The battle with focusing on the screen for exte1nded periods of time is probably the most difficult test of Internet learning for some students. With online learning, there is also a greater possibility for undergraduates to be immediately diverted off track by social media or other apps. This is why it feels necessary to have a “do not disturb” option as well, for the learners who want to be monitored during the ongoing classes so that they won’t get distracted and focus on their studies instead. During the study hours, the AI (artificial intelligence) computes muscle points on the learners’ faces through the front camera on their phone or computer, and thus recognizes feelings such as confusion, happiness, anger. To give a more detailed description of this feature, we’ll explain the process in a relatively technical manner: The front facing camera of the student’s device perceives the key points marked to identify his face and perceive the facial expression [3]. If the face is recognized, the position of the eyes is determined using 68 facial landmarks; based on these references, we define mathematically the centroid of each eye and the distance between them. In order to rotate the image, we’re obtaining an angle by drawing a straight line that crosses the two eyes and finally, the face is cropped, turned to grayscale consisting of 0 to 255 shades, and shrunk to 150×150 pixels. This way, the virtual “teacher” will be able to acknowledge whenever the student gets confused so that it’ll show a textbox asking, “Still need help?” and give further information if necessary. Also, with this feature, the learner’s eyes are tracked so that every time he looks away for more than 3-5 seconds, the app will show a warning to keep them focused. This is, in fact, one of the core values of our system, because by implementing a focus-assist procedure, we bring supplemental work in quality of learning experience, with visible long-term results.
To improve the accuracy of the algorithm, the students using this app can leave a review after receiving an answer from their virtual teacher.
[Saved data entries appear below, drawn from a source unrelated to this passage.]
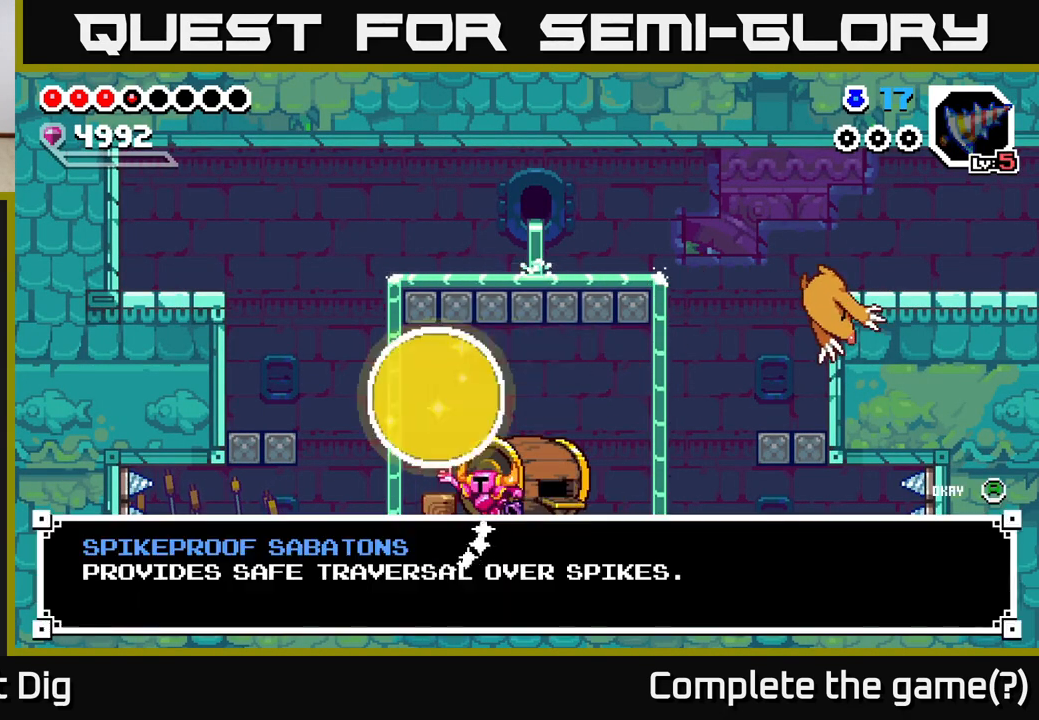
{"buttons": [], "right_stick": "center", "events": [[67, "A", "down"], [217, "A", "up"], [300, "DPAD_RIGHT", "down"], [333, "A", "down"], [400, "DPAD_RIGHT", "up"], [417, "A", "up"]]}
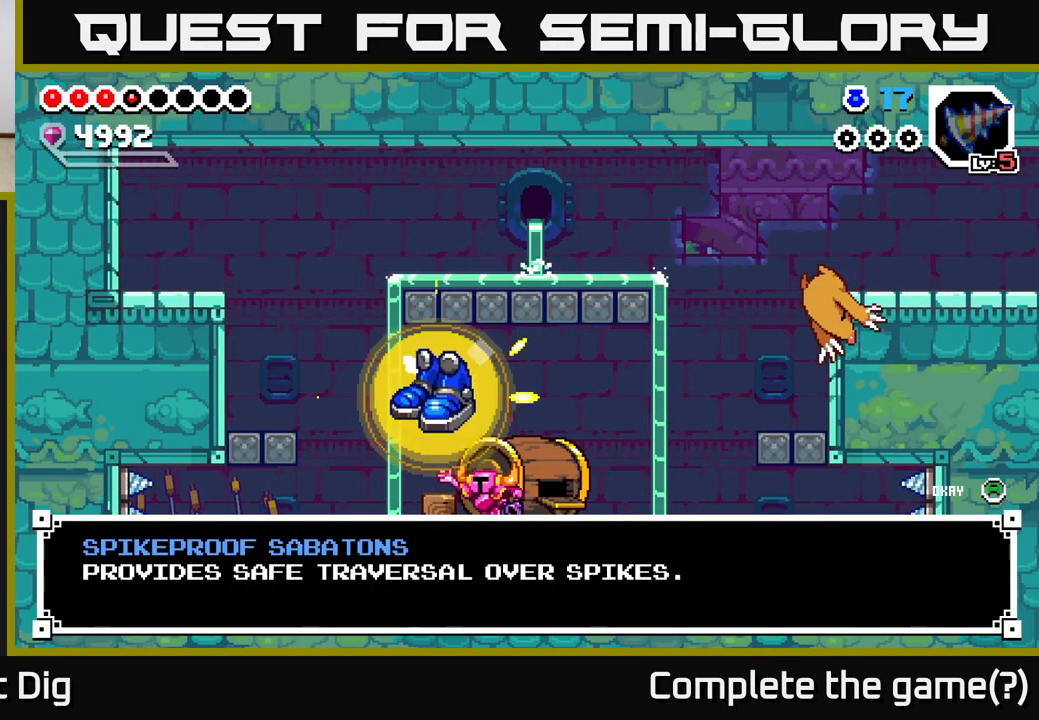
{"buttons": ["DPAD_RIGHT"], "right_stick": "center", "events": [[17, "A", "down"], [100, "A", "up"], [183, "A", "down"], [267, "A", "up"], [267, "DPAD_RIGHT", "down"]]}
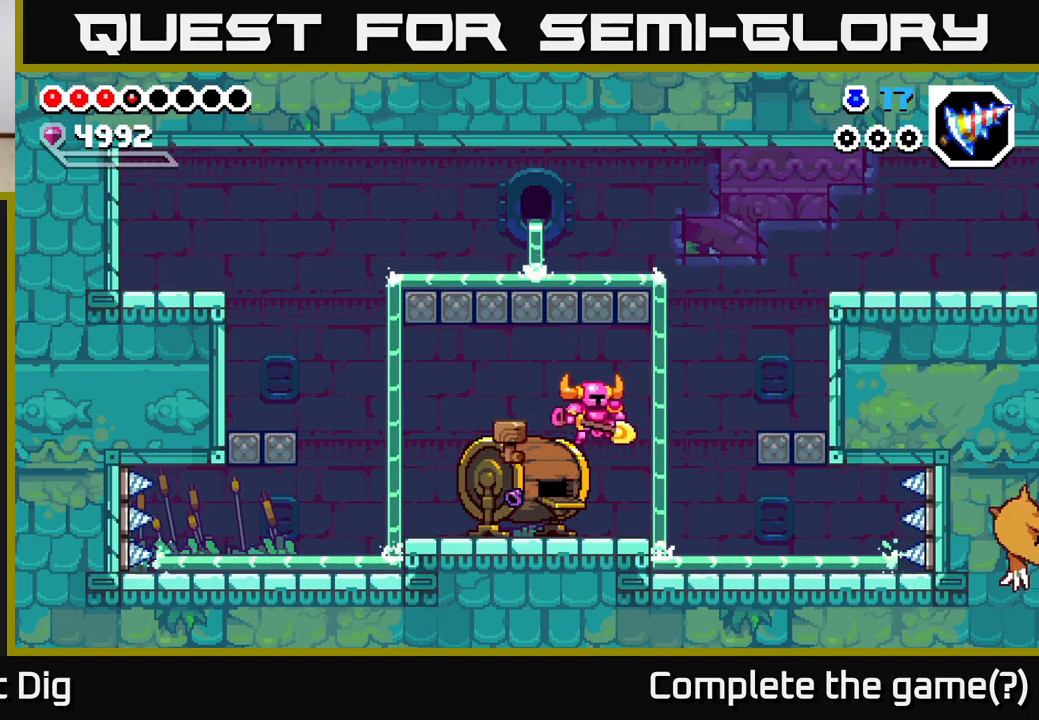
{"buttons": ["DPAD_RIGHT"], "right_stick": "center", "events": [[67, "DPAD_RIGHT", "up"], [233, "DPAD_RIGHT", "down"], [317, "A", "down"], [500, "A", "up"]]}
Knowing today’s technology, a robot would manage to get to know a lot more about you than a human could possibly do, even though he hasn’t met you personally. Every click you make improves his algorithm and defines your personality so that the interaction becomes as “humanly” as possible. This way, each student using the app will have a unique experience due to their different personalities that the instructor needs to hone and work with in order to meet their learning needs.
The system also tracks how long it takes the students to respond to questions, keeps track of their grades and performance history, offers reports on their strengths, weaknesses, and motivation levels, and predicts their grades. The software adapts to each learner, identifying knowledge gaps and providing game-type quizzes to make studying more enjoyable.
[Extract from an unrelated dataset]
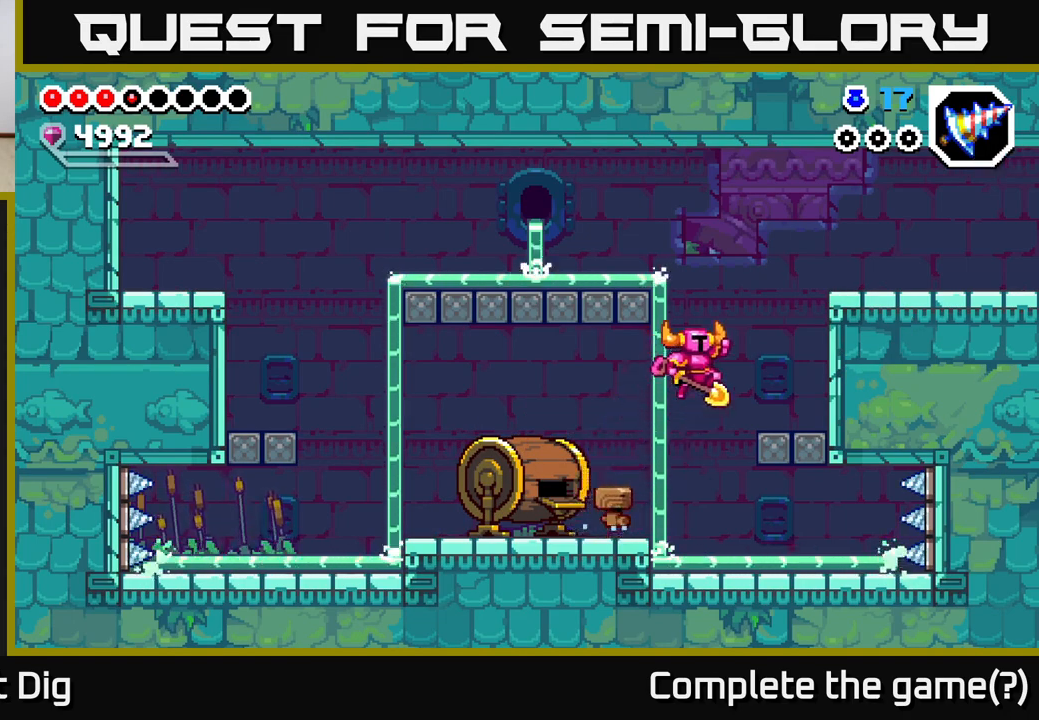
{"buttons": ["A", "DPAD_RIGHT"], "right_stick": "center", "events": [[383, "A", "down"]]}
At the end of their studies, undergraduates will still have to take a final exam in order to obtain a certificate of academic accomplishment, however without having crossed the world to attend university.
Vocal Assistance
Virtual teachers are designed to carry out their educating responsibilities; whatever knowledge you wish to pass on to the students in the class can be inputted into the digital mentor without restriction [2]. They are designed to know any language and can do more than a human is physically capable of; they are able to vocally deal with students’ requests in the second language, as well as play interactive games and even carry on a conversation. At first glance, this may not seem such an important factor. However, when you come to think of it, in a fully human interaction, both parties engage in the conversation equally; actually, in the case of student-teacher discussions, most of the talk is coming from teacher’s side. With a virtual teacher, the undergraduate might have a steadier conversation and be the initiator of actions, as in regular conversation. Furthermore, a non-human mentor won’t ever be sidetracked from the lecture he is conveying, surprised or take too long telling a story; it can’t lose its temper anytime while teaching or be biased against anyone. Henceforth, the class hours are effectively used, and the students will spend the study time to the fullest.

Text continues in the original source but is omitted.